Following stakeholders’ concerns regarding NHS England’s evaluation processes of treatments for rare conditions, NHS England decided in December 2014 to hold a 90-day consultation on prioritisation for specialised services (held from 27 January to 27 April 2015). This was to ensure that the principles and process for making such decisions were well informed, evidence-led and in line with the expectations of patients and the public.

The Department and the NICE took steps to ensure that Translarna was referred to the NICE as quickly as possible (March 2015) so that final guidance would be available without undue delay. NHS England announced in July that it would wait until the NICE’s guidance was available before developing a funding policy on Translarna.

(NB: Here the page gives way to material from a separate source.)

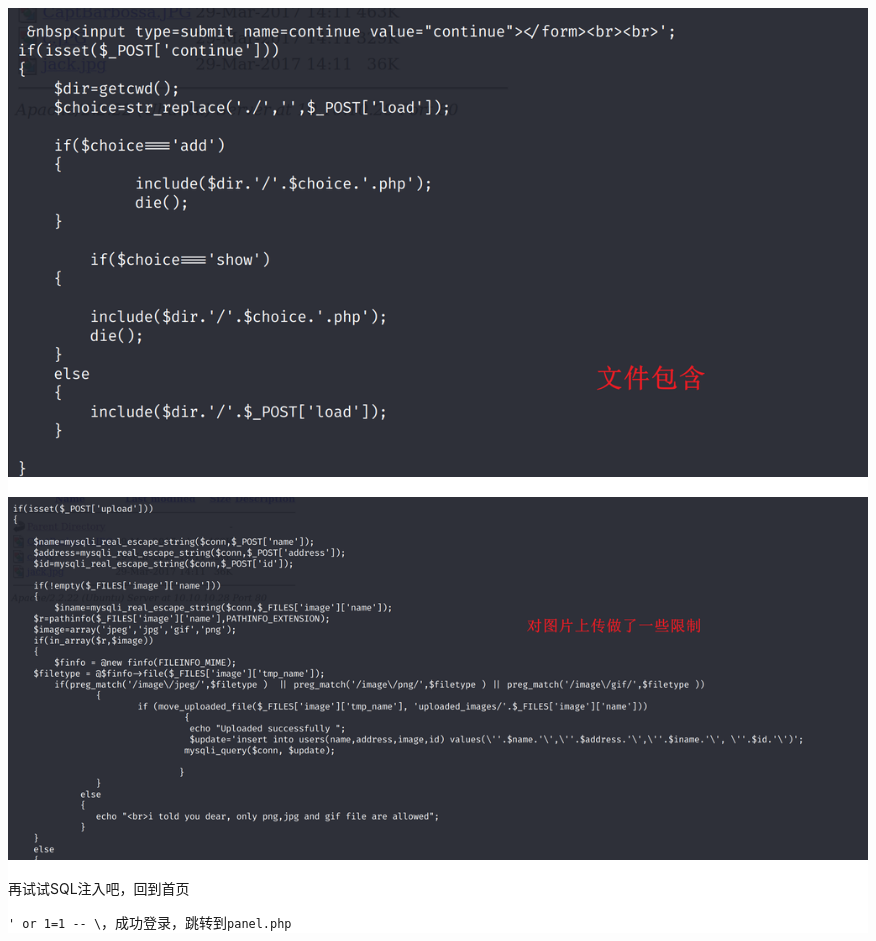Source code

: ![image-20240310174130992](imgs/image-20240310174130992.png)

![image-20240310174109800](imgs/image-20240310174109800.png)

再试试SQL注入吧，回到首页

`' or 1=1 -- \`，成功登录，跳转到`panel.php`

On 15 April 2016, the NICE announced in its final draft guidance that it was recommending Translarna (ataluren) for the treatment of children aged five and over with DMD caused by a nonsense mutation.

Translarna was recommended only when a) the company provides it at a discounted price to the NHS under the patient access scheme agreed with the Department and b) NHS England and the manufacturer, PTC Therapeutics, in conjunction with patient representatives, agree a managed access agreement setting out (i) the criteria for starting and stopping treatment, which individual patients would be required to agree, (ii) data collection to address considerable uncertainty in the evidence base and (iii) additional confidential financial controls between the company and NHS England.

On 4 May 2016, the NICE announced that it was allowing extra time for further discussions on access arrangements for Translarna to take place before its final guidance is published. NHS England and PTC Therapeutics have been asked to reach agreement on the cost of the drug to the NHS by 7 July 2016.

If the NICE’s final guidance recommends Translarna, NHS England will be legally required to fund it.